Making your dreams a reality by starting your own business is an exciting adventure, whether you are a new startup that has never been in business before or an existing or past small business owner. However, ensuring that your business is structured to your advantage is a critical step in setting up your enterprise.
Many types of business structures exist, each with its own set of pros and cons. At the Law Office of Jason Brown, we can walk you through them and help you choose the one that best fits your needs. How your business is formed will play a key part in its future. We can make sure that your business venture has the proper foundation it needs so that you can move forward safely and securely.
Business Formations in Texas
Various business structures come with certain benefits and risks. We can help you understand them so that you have the legal protections you need and want.
Business entities can include:
Sole Proprietorship. You are the sole owner of your business. This is achieved simply by beginning business operations in which you and the sole proprietorship are one. This means you will pay taxes on any business profits as income on your personal taxes. You are also personally responsible for any business debts or liabilities.
Partnership. This Is similar to a Sole Proprietorship, except that it is owned by two or more people. No need exists to file any papers or pay any fees to establish a Partnership. Each partner will report their fair share of the business profits on their personal taxes as income and each partner is personally liable for any business liabilities.

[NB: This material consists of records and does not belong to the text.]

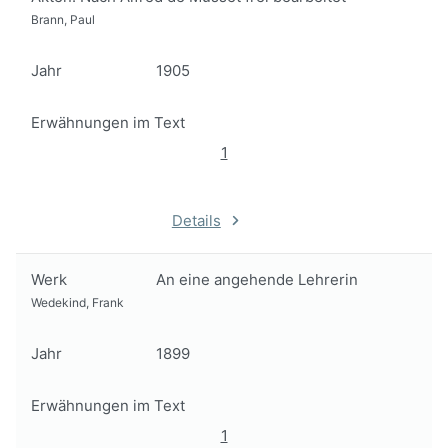
Brann, Paul
Jahr
1905
Erwähnungen im Text
1
Details
Werk
An eine angehende Lehrerin
Wedekind, Frank
Jahr
1899
Erwähnungen im Text
1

Limited Partnerships (LP) or Limited Liability Partnerships (LLP). These require filing fees, are more expensive to set up, and are more complicated. They usually consist of “general partners” and “limited partners.” General partners normally deal with day-to-day operations and are generally personally liable for business liabilities. Limited partners are not personally liable and are not involved in the day-to-day operations.
Corporations and Limited Liability Corporations (LLC). These may shield you from any personal liability resulting from business debt. Corporations are their own legal entity for tax purposes, while LLCs are not their own entity, meaning the owners of the LLC must pay personal income taxes on their share of the profits.
Professional Limited Liability Corporations (PLLC). These are LLCs established for certain licensed professionals. These professionals are not held liable for any business debts or lawsuits.
Nonprofits. These are corporations formed with the intent to carry out charitable, educational, literary, religious, or scientific purposes. Usually, the money taken in for charitable purposes is not taxed by either the federal or state government.
Co-ops. These are businesses associated with grassroots organizations.
After understanding the tax consequences, personal liability protection or lack thereof, the ease of setup, the separation between owner and management, and other aspects of the various formations, Attorney Jason Brown can act on your behalf to handle all the needed legal steps to make your business an existing reality.